At work there are deadlines, objectives and routines. When out with friends we are ‘off the clock’, relaxed and comfortable. Socialising with work colleagues lies somewhere in between. This makes it hard to build up meaningful relationships, especially when you’ve just started a new job or changed roles.
Successful team work comes through having good relationships with our colleagues, so any time we spend socialising with co-workers outside of work has got to be good for business. At this time of year, there will usually be lots of opportunity to meet colleagues outside of your usual working day so we’ve come up with some tips to help you develop enjoyable, productive relationships with your work colleagues.
The right mindset can provide much-needed balance, so although office social gatherings might be daunting, think of them as an important part of how your team operates and worthy of your time. They’re part and parcel of your job, so make a deal with yourself to be there and make the most of the opportunity from a work perspective. Plan ahead, as you would a work meeting. Find out who else will be there, what people will be wearing and how long you will be expected to stay. Uncertainty causes unease, so knowing all of this information up front will help you approach the event with a positive mindset.
Look around – and listen
If it helps, give yourself a work related task to do while at the event. Take on the role as mentor, looking out for colleagues who are alone and introducing them to others. If there is a colleague you’re not seeing eye to eye with at work, go out of your way to hold out an olive branch and build bridges. Social settings are a great environment to practise forgiveness. Take the time to really listen to your colleagues and team members – it’s OK to talk about work stuff, indeed it’s a good way to unwind or debrief after a stressful day, but be prepared to jump in with more social topics to ease the mood when you can. Make mental notes of any common ground you uncover during your conversations, they’ll help you build stronger relationships once you’re all back at work.
Be a man (or woman) with a plan
Treat any social gathering as you would any other work event. Identify what you want to achieve and outline a game plan beforehand. If you are target driven, set yourself some simple goals – i.e. the number of people you’ll speak to; the amount of time you’re willing to spend there before moving on; seeking out people from departments that you have little opportunity to mix with before now, etc. Take the opportunity to speak to your manager and other superiors in an informal setting and find out more about what makes them tick outside of work, this will help you once you’re back in the office. It may also help to have an exit plan ready and inform your colleagues beforehand so it doesn’t look odd if you decide to leave early. Remember, the purpose of the gathering is to ultimately build better working relationships.

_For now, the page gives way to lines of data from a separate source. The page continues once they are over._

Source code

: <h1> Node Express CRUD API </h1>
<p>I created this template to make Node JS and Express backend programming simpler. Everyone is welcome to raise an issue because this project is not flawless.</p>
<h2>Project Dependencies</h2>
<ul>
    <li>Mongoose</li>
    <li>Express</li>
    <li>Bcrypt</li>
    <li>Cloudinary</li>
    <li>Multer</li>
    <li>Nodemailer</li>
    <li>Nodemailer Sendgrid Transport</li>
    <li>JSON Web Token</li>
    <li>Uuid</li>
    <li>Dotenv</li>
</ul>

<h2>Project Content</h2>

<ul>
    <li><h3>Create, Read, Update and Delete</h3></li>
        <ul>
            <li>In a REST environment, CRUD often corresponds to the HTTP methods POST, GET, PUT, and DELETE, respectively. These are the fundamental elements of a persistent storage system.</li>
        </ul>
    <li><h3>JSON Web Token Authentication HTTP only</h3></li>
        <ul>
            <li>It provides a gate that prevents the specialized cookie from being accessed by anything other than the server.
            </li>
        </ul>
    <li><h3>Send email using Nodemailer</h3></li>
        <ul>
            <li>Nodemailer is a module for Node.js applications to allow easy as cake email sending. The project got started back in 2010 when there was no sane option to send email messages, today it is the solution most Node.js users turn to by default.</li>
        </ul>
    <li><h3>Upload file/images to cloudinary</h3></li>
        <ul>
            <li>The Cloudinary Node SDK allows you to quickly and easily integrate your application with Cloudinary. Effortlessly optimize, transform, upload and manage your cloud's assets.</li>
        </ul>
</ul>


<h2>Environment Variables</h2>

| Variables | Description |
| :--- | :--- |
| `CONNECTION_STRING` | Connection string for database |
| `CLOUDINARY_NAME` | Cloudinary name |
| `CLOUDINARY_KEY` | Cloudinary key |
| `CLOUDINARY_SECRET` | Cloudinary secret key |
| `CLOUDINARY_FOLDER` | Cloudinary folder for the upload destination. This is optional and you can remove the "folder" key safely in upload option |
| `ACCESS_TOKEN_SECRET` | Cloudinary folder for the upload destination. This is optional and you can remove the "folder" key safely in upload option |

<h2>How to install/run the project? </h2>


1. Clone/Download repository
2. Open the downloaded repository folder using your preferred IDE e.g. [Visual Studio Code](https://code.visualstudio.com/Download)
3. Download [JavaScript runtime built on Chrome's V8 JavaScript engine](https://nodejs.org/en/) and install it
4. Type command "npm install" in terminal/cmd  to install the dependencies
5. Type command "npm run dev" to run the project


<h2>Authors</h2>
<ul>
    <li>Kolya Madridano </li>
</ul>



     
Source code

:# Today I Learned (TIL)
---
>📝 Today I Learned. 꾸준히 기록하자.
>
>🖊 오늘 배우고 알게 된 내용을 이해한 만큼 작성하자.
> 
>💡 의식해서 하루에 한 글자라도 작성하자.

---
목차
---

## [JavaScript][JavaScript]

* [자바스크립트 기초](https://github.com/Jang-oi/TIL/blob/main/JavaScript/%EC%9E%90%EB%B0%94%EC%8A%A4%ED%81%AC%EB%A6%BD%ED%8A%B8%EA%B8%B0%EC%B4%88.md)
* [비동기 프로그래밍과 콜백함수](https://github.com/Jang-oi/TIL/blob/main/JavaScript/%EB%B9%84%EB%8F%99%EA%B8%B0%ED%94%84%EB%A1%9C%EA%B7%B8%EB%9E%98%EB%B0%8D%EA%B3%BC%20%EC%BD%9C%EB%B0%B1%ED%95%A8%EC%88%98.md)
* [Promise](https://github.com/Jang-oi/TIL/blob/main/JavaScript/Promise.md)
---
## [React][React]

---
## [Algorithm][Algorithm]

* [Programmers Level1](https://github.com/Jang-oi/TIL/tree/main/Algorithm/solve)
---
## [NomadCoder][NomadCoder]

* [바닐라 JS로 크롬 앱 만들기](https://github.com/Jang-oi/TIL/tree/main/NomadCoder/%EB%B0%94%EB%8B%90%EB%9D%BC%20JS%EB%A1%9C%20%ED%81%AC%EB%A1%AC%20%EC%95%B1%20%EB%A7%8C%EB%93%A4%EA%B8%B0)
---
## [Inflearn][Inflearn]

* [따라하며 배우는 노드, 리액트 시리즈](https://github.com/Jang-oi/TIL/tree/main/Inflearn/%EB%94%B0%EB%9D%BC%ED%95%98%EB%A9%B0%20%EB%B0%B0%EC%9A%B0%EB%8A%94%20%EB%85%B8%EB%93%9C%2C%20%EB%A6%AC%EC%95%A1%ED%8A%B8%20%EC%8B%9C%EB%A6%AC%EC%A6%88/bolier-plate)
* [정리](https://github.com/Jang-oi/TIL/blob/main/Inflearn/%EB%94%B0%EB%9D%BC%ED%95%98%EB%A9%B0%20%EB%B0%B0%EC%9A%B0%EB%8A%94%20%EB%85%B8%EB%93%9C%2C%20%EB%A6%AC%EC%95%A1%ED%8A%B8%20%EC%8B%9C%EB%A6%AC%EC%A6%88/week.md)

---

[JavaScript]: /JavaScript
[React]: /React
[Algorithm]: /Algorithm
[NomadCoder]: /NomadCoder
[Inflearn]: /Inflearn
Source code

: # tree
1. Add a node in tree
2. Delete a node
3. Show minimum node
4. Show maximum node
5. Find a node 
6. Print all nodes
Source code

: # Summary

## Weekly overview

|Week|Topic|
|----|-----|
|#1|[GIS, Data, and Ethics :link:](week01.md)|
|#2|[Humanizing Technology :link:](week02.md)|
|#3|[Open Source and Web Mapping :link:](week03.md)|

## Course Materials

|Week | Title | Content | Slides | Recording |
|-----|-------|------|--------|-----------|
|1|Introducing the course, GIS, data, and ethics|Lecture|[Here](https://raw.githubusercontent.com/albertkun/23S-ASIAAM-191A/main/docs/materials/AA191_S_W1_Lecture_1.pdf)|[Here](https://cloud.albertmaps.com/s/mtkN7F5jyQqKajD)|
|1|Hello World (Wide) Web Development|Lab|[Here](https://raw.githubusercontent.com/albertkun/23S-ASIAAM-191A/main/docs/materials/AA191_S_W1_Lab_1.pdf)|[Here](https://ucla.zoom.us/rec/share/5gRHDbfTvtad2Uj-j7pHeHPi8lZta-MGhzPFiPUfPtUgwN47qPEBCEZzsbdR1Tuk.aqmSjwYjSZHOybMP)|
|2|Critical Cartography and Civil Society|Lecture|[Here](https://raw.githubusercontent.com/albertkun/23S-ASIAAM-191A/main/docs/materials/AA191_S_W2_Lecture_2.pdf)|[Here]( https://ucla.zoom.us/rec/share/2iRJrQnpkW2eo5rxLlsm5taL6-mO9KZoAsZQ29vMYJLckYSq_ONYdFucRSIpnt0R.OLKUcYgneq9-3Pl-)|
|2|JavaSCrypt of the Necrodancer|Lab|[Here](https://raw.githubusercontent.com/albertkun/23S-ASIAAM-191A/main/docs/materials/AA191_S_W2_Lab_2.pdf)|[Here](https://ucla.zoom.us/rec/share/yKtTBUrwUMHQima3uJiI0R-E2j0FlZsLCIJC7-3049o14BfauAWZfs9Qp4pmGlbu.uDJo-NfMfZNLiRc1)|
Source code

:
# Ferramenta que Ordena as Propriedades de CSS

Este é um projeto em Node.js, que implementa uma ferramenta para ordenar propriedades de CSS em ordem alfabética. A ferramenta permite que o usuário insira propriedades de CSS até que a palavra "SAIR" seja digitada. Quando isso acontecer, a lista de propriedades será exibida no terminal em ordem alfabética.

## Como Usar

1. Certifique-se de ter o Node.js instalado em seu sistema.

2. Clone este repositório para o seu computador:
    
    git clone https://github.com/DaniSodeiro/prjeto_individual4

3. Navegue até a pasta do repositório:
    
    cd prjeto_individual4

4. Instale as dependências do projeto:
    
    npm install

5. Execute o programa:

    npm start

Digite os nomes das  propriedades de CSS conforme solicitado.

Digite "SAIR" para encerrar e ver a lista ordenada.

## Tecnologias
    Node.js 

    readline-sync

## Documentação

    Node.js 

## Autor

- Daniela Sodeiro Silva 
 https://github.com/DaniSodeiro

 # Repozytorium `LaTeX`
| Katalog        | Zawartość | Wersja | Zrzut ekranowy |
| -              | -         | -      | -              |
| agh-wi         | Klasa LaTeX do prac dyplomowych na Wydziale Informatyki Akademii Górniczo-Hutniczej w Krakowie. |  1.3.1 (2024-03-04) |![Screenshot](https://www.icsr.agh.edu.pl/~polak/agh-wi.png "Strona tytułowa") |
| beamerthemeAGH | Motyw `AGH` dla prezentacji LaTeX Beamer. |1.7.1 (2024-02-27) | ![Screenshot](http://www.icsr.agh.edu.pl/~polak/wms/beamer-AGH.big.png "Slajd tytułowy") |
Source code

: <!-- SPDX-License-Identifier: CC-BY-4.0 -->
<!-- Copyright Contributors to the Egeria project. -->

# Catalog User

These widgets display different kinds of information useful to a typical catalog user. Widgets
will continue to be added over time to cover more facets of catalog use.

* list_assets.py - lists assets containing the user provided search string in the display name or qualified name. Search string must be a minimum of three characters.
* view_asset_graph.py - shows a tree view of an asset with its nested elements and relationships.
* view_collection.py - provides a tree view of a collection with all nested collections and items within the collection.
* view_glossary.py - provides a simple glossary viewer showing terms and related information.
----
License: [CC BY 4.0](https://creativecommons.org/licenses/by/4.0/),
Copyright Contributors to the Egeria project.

Don’t fear silence – be prepared instead
Preparation is key. As with any social occasion, there is a likelihood that conversation will dry up as topics come to a natural conclusion. If you find socialising difficult and small talk doesn’t happen naturally for you, don’t be afraid to pre-plan some safe topics of conversation that you can turn to during the event. There’s a great article about the Imposter Syndrome that talks about the power of perspective. It’s about realising and appreciating that everyone else in the room is in the same boat. This levels the playing field and makes it much easier for us to play an active role in networking opportunities.
Relax and try to go with the flow
If you approach the event with an open mind and positive outlook, you’ll find that what you once feared can actually become an enriching experience that adds real value to the relationships you have with your work colleagues. Visualise yourself at the event – talking to everyone, holding conversations together and actively participating in what’s going on. Picture yourself laughing, smiling, enjoying the interaction. Accept that this is part of what is expected of you in your role.
Remember, ‘tis the season to be jolly; a time when expectations (and opportunities) for out of work socialising are higher than any other time in the year. With a bit of forward planning and preparation you’ll be building better working relationships that will make 2017 a positive and productive year.